Serving an Object Detection Model
Serving an Object Detection Model#
This example runs an object detection application with Ray Serve.
To run this example, install the following:
pip install "ray[serve]" requests torch
This example uses the ultralytics/yolov5 model and FastAPI. Save the following code to a file named object_detection.py.
Use the following Serve code:
import torch
from PIL import Image
import numpy as np
from io import BytesIO
from fastapi.responses import Response
from fastapi import FastAPI
from ray import serve
app = FastAPI()
@serve.deployment(num_replicas=1, route_prefix="/")
@serve.ingress(app)
class APIIngress:
def __init__(self, object_detection_handle) -> None:
self.handle = object_detection_handle
@app.get(
"/detect",
responses={200: {"content": {"image/jpeg": {}}}},
response_class=Response,
)
async def detect(self, image_url: str):
image_ref = await self.handle.detect.remote(image_url)
image = await image_ref
file_stream = BytesIO()
image.save(file_stream, "jpeg")
return Response(content=file_stream.getvalue(), media_type="image/jpeg")
@serve.deployment(
ray_actor_options={"num_gpus": 1},
autoscaling_config={"min_replicas": 1, "max_replicas": 2},
)
class ObjectDetection:
def __init__(self):
self.model = torch.hub.load("ultralytics/yolov5", "yolov5s")
self.model.cuda()
def detect(self, image_url: str):
result_im = self.model(image_url)
return Image.fromarray(result_im.render()[0].astype(np.uint8))
entrypoint = APIIngress.bind(ObjectDetection.bind())
Use serve run object_detection:entrypoint to start the serve application.
Note
The autoscaling config sets min_replicas to 0, which means the deployment starts with no ObjectDetection replicas. These replicas spawn only when a request arrives. After a period where no requests arrive, Serve downscales ObjectDetection back to 0 replicas to save GPU resources.
You should see the following logs:
(ServeReplica:ObjectDection pid=4747) warnings.warn(
(ServeReplica:ObjectDection pid=4747) Downloading: "https://github.com/ultralytics/yolov5/zipball/master" to /home/ray/.cache/torch/hub/master.zip
(ServeReplica:ObjectDection pid=4747) YOLOv5 🚀 2023-3-8 Python-3.9.16 torch-1.13.0+cu116 CUDA:0 (Tesla T4, 15110MiB)
(ServeReplica:ObjectDection pid=4747)
(ServeReplica:ObjectDection pid=4747) Fusing layers...
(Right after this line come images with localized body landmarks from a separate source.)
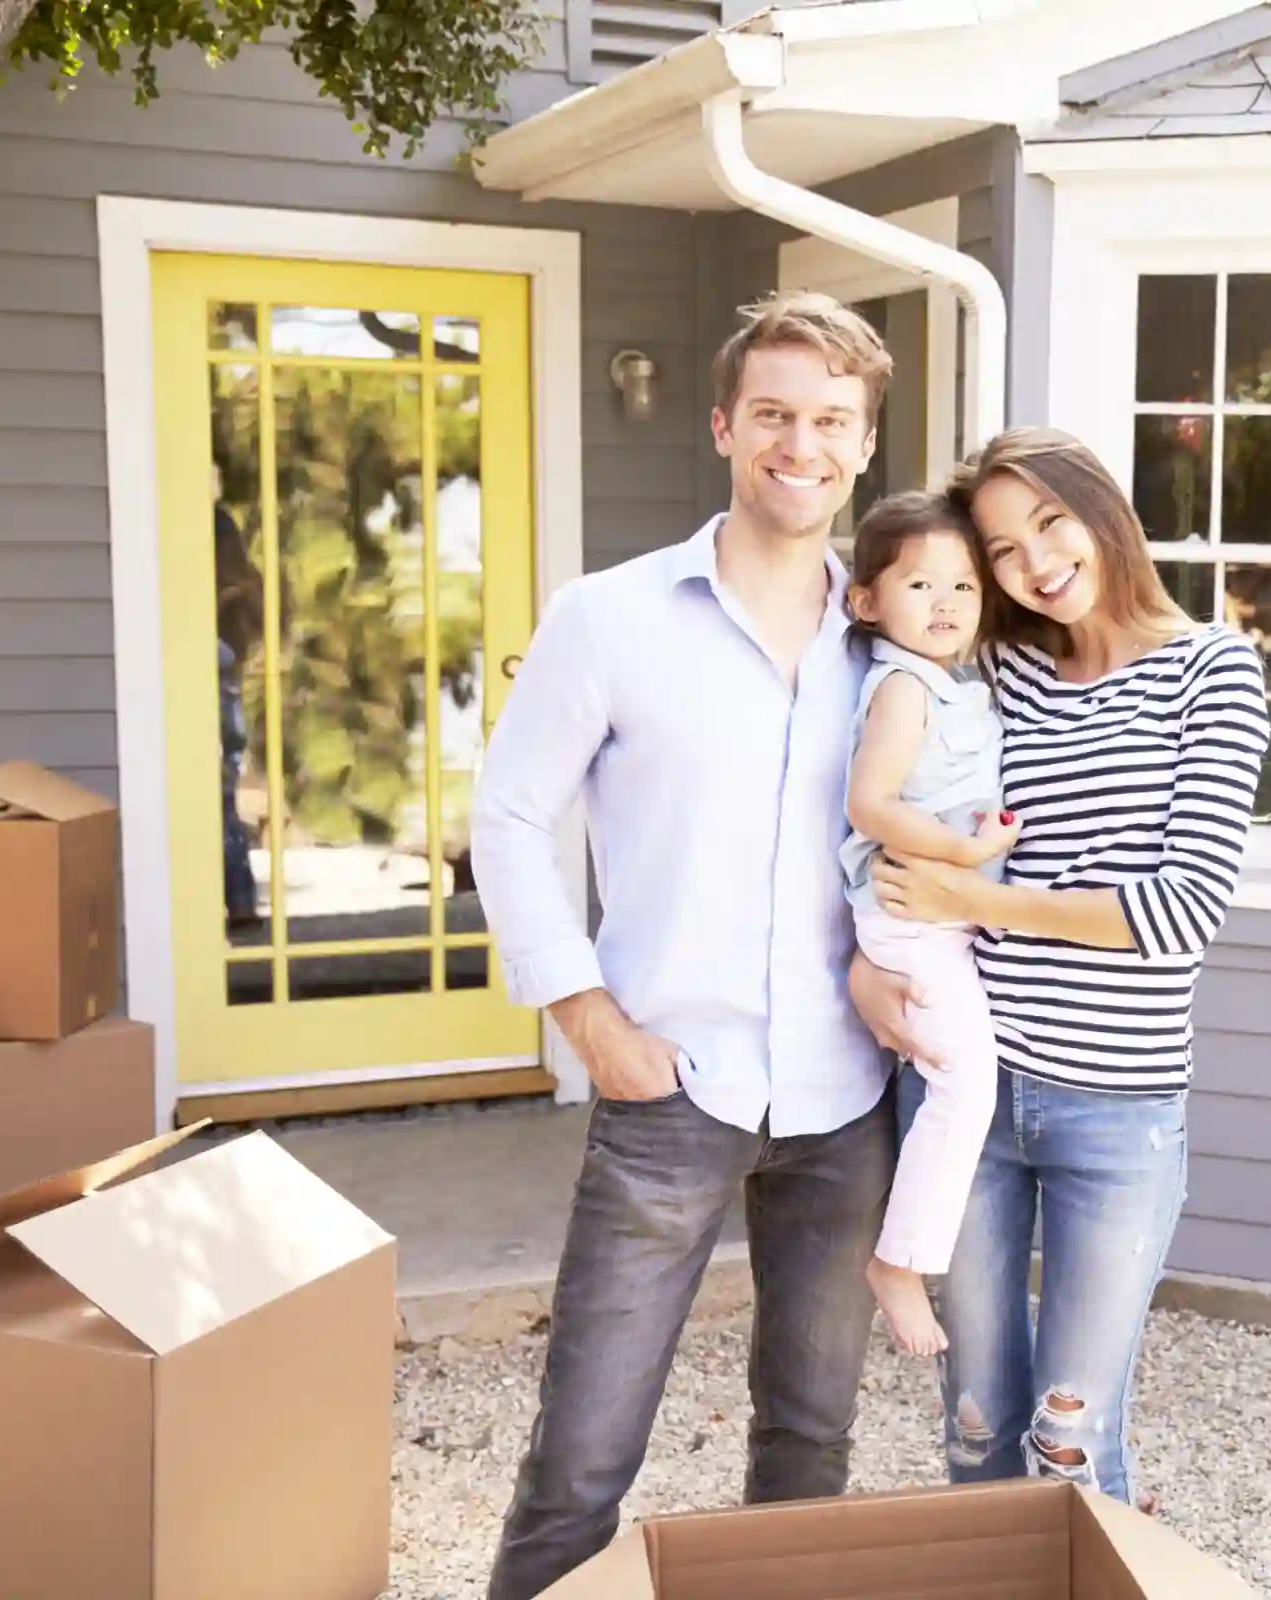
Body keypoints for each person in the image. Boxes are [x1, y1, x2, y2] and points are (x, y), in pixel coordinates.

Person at [471, 291, 897, 1600]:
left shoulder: (893, 640)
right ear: (724, 425)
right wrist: (584, 1014)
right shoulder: (610, 617)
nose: (800, 444)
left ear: (866, 445)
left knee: (811, 1441)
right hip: (669, 1089)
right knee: (584, 1460)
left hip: (846, 1096)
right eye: (774, 413)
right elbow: (507, 812)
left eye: (832, 420)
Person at [849, 427, 1271, 1508]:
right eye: (999, 549)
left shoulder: (1213, 669)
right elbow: (869, 746)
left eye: (1048, 523)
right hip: (968, 1091)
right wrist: (864, 968)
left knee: (1071, 1434)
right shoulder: (1000, 670)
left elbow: (1181, 911)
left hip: (1118, 1115)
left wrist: (973, 899)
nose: (1032, 563)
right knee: (975, 1421)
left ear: (1102, 508)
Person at [836, 490, 1016, 1357]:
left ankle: (906, 1255)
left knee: (959, 1079)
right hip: (911, 914)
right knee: (963, 1084)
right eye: (919, 586)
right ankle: (899, 1263)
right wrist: (963, 853)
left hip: (940, 915)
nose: (946, 605)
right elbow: (869, 804)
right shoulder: (903, 688)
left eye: (964, 587)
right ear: (867, 600)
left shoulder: (958, 684)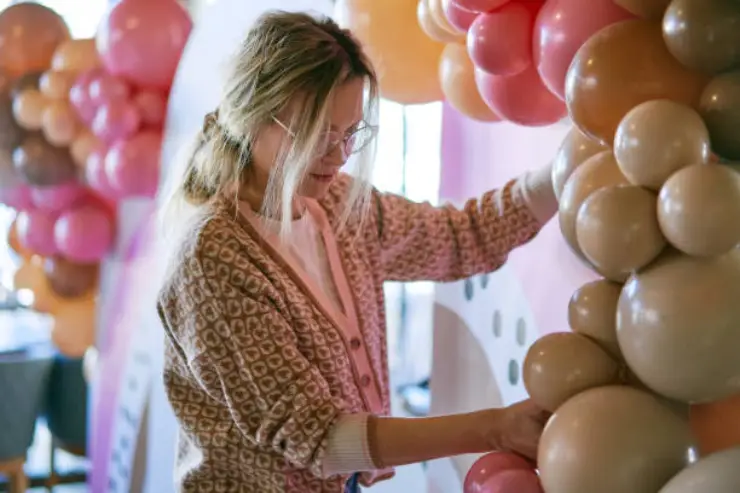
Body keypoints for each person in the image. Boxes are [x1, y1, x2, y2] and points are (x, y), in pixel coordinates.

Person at [156, 10, 558, 493]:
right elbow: (321, 440)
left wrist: (560, 177)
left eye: (350, 133)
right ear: (253, 115)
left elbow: (459, 238)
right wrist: (493, 427)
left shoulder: (338, 204)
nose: (339, 154)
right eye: (319, 133)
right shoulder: (213, 257)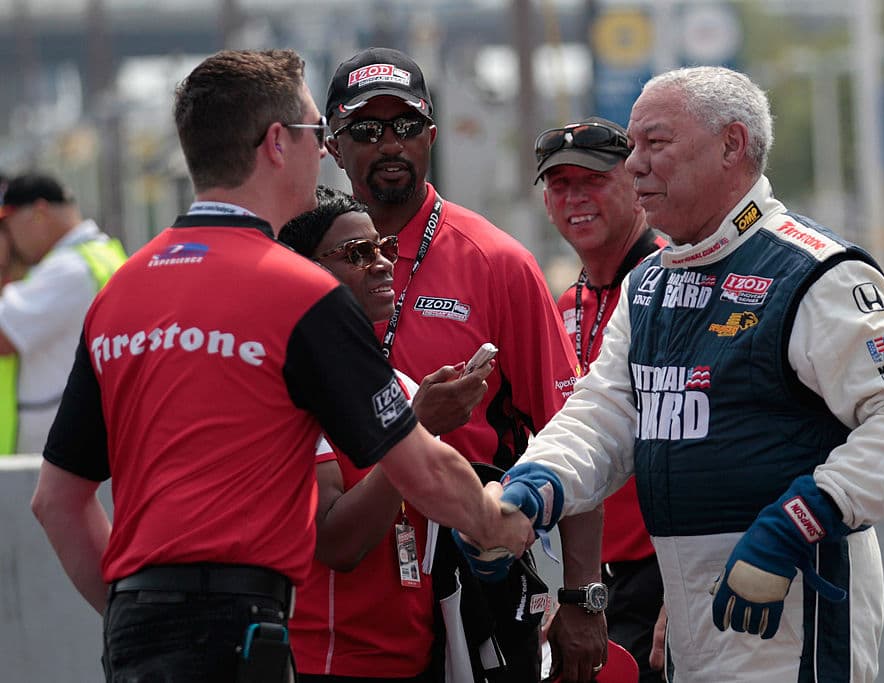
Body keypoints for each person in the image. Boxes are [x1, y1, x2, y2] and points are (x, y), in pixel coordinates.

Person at [29, 49, 532, 683]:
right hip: (245, 628)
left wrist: (132, 616)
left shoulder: (121, 291)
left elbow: (57, 502)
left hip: (134, 629)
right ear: (276, 143)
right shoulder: (300, 292)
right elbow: (421, 466)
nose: (324, 152)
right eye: (316, 134)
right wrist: (496, 523)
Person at [490, 66, 884, 683]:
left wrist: (794, 523)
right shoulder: (650, 281)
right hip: (688, 609)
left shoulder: (817, 273)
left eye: (655, 144)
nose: (634, 165)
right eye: (632, 147)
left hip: (793, 596)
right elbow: (605, 413)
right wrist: (532, 487)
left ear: (732, 145)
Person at [323, 47, 582, 681]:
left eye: (406, 126)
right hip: (345, 590)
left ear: (431, 137)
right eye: (366, 129)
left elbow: (575, 434)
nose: (390, 144)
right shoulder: (301, 265)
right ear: (333, 145)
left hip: (476, 578)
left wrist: (582, 595)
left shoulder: (497, 262)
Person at [278, 186, 493, 682]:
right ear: (306, 269)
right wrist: (416, 429)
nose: (380, 264)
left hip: (415, 661)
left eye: (383, 248)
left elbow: (453, 503)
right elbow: (336, 542)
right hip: (328, 667)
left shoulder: (400, 385)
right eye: (357, 254)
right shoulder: (296, 390)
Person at [534, 116, 668, 683]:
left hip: (669, 572)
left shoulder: (676, 282)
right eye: (559, 185)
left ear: (634, 182)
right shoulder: (569, 301)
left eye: (592, 180)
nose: (575, 198)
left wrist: (690, 590)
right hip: (591, 579)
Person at [0, 173, 126, 454]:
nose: (9, 238)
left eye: (8, 225)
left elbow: (4, 336)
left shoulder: (68, 269)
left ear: (39, 213)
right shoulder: (97, 254)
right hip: (80, 433)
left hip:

(ServeReplica:ObjectDection pid=4747) YOLOv5s summary: 213 layers, 7225885 parameters, 0 gradients
(ServeReplica:ObjectDection pid=4747) Adding AutoShape...
2023-03-08 21:10:21,685 SUCC <string>:93 -- Deployed Serve app successfully.
Use the following code to send requests:
import requests
image_url = "https://ultralytics.com/images/zidane.jpg"
resp = requests.get(f"http://127.0.0.1:8000/detect?image_url={image_url}")
with open("output.jpeg", 'wb') as f:
f.write(resp.content)
The output.png file is saved locally. Check it out!